If Covid strikes highway workers, munies urged to have backup plan for plowing roads
‘We don’t know what’s coming. One day we could have two cases, then the next day there could be 50 after an outbreak. You don’t know what we’re going to be up against.’ – John Papponetti, County DPW commissioner
The local municipal highway departments tend to be small crews, which makes them vulnerable to being shorthanded if Covid-19 strikes, keeping some of the workers home.
John Papponetti, the commissioner of the Orleans County DPW, is urging the 10 towns and four villages to develop contingency plans, where a neighboring municipality may be needed to help plow roads if one town loses staff to Covid.
It may not be seamless because towns have bigger plow trucks than in the villages. Papponetti urged the towns and villages to familiarize neighboring departments with equipment and routes.
“You might have a situation where two to three guys go down,” Papponetti said on Tuesday during a Zoom video conference for the monthly Orleans County Association of Municipalities meeting.
Highway departments may be forced to prioritize plowing and put some roads on the “back burner” due to manpower, Papponetti said.
In a worst-case scenario, if there aren’t enough workers to plow the roads, a travel ban may be issued.
Papponetti said the highway departments should partner with neighboring highway crews to have a plan in place to plow the roads.
“It will really wreak havoc on the traveling public if we can’t keep the roads clear,” he said.
A town may want to have multiple agreements with neighboring towns perhaps taking a section of one town where a highway crew is stricken with Covid.
“As you know we aren’t immune to this virus,” Papponetti said. “We have to plan for that.
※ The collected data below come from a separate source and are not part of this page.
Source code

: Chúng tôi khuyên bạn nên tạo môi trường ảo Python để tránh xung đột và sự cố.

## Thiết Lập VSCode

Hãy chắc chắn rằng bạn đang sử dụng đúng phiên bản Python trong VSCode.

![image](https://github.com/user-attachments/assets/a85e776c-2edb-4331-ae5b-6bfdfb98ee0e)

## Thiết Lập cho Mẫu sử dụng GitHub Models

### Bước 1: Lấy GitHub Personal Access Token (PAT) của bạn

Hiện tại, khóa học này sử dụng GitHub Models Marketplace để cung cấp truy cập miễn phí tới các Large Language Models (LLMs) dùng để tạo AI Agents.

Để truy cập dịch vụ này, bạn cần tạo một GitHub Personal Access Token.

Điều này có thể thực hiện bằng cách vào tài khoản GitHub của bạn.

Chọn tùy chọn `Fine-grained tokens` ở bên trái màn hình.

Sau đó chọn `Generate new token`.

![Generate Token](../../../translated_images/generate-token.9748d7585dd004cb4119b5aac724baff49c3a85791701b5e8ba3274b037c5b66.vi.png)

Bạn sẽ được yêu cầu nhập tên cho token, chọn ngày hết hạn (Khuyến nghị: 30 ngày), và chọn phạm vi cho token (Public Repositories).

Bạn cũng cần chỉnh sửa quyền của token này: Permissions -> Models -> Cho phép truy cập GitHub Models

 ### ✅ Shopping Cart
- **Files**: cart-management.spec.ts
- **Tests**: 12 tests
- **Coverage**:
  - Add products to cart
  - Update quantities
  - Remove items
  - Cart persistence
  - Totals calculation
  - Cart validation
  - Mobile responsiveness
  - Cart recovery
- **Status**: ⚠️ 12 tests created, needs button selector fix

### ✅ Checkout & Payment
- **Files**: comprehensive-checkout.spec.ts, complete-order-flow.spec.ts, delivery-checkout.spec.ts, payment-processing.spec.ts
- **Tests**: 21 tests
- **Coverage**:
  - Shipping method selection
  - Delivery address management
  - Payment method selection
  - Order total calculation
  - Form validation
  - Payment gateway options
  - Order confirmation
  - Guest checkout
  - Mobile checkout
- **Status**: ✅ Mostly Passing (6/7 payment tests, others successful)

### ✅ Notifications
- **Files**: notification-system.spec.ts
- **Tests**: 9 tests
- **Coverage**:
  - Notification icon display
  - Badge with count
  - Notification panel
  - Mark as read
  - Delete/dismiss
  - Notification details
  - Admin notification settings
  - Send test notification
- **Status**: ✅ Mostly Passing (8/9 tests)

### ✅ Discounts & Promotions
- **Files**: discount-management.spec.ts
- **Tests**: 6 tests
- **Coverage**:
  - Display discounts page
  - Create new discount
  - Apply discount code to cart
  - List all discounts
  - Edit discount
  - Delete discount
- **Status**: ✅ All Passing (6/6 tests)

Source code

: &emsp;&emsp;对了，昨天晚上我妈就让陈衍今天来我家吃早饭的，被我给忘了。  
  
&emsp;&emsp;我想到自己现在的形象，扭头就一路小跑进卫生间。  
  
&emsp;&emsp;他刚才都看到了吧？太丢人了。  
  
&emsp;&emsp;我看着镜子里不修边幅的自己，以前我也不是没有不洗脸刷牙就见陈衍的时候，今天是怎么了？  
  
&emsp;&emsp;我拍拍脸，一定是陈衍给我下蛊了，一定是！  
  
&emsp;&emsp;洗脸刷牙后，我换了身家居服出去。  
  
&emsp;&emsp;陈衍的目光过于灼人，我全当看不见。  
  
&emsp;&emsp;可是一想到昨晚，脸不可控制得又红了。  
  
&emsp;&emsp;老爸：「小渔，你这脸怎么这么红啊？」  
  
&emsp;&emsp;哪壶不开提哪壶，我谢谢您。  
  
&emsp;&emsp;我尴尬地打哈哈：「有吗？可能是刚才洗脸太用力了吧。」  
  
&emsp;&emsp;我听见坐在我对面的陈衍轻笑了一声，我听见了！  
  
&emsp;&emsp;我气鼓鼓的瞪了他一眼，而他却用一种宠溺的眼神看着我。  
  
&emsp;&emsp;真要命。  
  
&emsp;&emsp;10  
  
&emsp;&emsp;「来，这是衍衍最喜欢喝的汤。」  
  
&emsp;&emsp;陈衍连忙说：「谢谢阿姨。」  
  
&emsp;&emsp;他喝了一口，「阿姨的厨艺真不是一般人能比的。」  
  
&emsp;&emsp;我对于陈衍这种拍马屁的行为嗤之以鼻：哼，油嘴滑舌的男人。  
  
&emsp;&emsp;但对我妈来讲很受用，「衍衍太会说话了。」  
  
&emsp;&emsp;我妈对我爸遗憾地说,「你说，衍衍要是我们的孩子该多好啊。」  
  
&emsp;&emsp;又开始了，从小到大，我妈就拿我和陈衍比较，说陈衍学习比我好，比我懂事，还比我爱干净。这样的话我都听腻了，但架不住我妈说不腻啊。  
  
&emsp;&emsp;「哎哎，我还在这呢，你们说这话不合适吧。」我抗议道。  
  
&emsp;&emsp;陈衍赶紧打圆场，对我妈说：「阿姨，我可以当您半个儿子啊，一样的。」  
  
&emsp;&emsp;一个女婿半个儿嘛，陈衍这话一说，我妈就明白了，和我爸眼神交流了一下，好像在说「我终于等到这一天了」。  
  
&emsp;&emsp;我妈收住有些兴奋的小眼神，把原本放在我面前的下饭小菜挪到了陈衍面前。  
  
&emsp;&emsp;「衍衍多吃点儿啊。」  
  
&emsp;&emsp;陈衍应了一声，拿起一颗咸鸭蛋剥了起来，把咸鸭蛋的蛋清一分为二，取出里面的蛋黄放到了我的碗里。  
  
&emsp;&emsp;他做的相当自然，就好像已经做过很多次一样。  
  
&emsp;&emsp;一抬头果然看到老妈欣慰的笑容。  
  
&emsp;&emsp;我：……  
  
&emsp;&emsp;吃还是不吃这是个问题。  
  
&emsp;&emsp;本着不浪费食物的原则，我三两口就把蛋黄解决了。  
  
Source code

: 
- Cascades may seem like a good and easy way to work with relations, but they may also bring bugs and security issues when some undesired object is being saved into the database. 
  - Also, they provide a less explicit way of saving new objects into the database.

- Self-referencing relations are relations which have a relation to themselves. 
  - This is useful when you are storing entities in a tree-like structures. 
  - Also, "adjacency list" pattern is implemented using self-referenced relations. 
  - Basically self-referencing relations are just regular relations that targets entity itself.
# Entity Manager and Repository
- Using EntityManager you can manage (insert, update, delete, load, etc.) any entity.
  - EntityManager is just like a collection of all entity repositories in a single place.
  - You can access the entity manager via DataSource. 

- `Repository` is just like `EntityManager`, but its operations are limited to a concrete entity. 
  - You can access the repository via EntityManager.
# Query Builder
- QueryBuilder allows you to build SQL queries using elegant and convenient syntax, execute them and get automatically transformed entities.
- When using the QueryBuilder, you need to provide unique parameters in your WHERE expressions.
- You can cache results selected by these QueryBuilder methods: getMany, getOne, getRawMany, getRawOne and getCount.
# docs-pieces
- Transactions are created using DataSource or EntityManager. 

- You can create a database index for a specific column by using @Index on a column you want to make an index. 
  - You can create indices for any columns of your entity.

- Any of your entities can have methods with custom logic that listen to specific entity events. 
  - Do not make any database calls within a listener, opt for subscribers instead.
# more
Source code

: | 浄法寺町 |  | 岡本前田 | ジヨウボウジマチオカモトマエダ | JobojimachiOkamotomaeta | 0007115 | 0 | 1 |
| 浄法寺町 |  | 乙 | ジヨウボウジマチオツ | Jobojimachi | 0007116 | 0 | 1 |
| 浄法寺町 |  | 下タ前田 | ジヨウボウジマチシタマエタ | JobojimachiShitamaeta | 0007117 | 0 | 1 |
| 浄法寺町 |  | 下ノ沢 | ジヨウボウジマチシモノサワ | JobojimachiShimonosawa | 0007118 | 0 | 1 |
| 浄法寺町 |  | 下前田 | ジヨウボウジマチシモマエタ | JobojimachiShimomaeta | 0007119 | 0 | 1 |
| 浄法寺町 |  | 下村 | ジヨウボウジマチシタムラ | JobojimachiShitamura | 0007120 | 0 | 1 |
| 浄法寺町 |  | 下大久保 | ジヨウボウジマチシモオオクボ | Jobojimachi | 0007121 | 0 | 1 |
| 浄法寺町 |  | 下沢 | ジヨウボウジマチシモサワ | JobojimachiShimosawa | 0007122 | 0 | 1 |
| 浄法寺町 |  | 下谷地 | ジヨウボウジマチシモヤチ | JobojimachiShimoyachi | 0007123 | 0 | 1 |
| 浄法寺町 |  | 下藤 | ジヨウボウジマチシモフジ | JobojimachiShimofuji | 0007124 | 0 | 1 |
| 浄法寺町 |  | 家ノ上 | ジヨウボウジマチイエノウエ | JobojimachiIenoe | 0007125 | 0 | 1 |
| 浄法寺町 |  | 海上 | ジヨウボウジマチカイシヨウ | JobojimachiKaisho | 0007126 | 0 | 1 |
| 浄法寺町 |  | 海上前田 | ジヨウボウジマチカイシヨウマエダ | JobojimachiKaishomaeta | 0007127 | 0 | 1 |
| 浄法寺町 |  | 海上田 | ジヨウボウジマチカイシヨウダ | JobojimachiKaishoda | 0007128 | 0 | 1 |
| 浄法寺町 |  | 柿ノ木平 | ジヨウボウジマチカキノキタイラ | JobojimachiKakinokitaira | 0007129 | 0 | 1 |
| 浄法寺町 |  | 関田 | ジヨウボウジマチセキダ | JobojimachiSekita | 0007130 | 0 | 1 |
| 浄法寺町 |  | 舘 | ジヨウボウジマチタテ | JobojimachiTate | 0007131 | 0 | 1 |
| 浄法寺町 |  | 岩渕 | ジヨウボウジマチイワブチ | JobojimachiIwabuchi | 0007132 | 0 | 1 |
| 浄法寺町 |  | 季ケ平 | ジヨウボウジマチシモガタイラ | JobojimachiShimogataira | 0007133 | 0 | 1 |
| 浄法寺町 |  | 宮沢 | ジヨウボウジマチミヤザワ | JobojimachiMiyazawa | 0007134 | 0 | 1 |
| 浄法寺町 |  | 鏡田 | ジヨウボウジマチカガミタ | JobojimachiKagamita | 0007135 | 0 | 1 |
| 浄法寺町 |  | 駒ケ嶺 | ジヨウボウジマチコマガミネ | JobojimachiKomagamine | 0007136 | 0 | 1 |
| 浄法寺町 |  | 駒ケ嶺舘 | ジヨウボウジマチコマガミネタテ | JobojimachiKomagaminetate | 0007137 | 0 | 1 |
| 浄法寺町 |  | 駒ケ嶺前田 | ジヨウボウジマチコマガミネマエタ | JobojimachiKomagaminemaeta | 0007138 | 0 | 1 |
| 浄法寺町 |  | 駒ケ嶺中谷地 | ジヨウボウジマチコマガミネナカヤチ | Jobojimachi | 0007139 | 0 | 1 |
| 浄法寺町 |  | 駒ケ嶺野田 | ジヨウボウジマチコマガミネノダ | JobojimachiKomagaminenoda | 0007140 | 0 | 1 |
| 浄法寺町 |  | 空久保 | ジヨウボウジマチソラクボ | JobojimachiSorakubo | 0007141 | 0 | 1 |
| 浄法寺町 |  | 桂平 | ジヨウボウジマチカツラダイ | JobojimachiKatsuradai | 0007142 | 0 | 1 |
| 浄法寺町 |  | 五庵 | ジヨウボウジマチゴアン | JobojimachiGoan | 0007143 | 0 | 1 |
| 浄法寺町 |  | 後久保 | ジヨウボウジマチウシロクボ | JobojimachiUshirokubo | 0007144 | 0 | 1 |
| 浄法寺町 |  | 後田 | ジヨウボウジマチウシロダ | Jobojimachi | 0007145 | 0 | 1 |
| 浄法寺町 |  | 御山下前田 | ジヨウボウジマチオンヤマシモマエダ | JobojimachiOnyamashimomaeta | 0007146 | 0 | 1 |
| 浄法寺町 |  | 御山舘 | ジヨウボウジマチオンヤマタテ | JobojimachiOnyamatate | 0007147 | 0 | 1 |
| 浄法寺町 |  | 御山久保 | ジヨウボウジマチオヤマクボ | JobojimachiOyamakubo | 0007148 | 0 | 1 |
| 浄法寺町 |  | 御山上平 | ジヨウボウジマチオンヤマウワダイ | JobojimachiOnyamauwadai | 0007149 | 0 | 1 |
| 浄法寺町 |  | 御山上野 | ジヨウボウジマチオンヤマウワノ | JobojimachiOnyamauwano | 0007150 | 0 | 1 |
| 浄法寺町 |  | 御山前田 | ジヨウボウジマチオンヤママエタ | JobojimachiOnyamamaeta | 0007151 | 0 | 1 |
The better prepared we are, the better we’re able to respond.”
Papponetti said he is concerned with Covid cases spiking locally and in the region. The number of hospitalizations also is on the rise due to Covid, with 15 people from Orleans and Genesee currently in the hospital from Covid.
“We don’t know what’s coming,” Papponetti said. “One day we could have two cases, then the next day there could be 50 after an outbreak. You don’t know what we’re going to be up against.”
The highway employees tend to work closely together. Papponetti said they should wear masks when near other people, maintain social distancing and keep washing their hands.
He has urged his 24 employees to reduce their circle of close contacts as much as possible as Covid cases increase. The highway departments may try staggering arrival and departure times, as well as lunch breaks so the entire department isn’t together at the same time.
Mike Neidert, the Town of Albion highway superintendent, is one of three full-time workers in the department. He said he has more part-time workers lined up this winter if some of his employees are sidelined by Covid.
Neidert said there is a chance the towns could also be asked to fill in for the state Department of Transportation if the DOT loses workers to Covid.
“We’re prepared to do what we have to,” Neidert said. “We’ll cover state roads if we have to.”
A goal in a crisis might just be making the roads passable. The community may need to lower its expectations if the highway crews are depleted due to Covid.
County Legislator Ken DeRoller urged the municipal leaders to work together, across municipal lines, if a town or village is suddenly short-staffed.
“Everybody needs to step up responsibly,” DeRoller said. “Everyone thinks it can’t happen to them, well it can happen to you.”
The municipalities should also discuss ahead of time how a neighboring town or village would be compensated for using its equipment or road salt for another community. One town could use the neighbor’s equipment and supplies but that could mean using unfamiliar equipment.
The highway crews from neighboring towns should consider getting together to go over routes and equipment.
Papponetti said the highway departments enter the winter with uncertainty about Covid.
“We could get through this without a problem or we could see the worst of it,” he said. “We just don’t know.”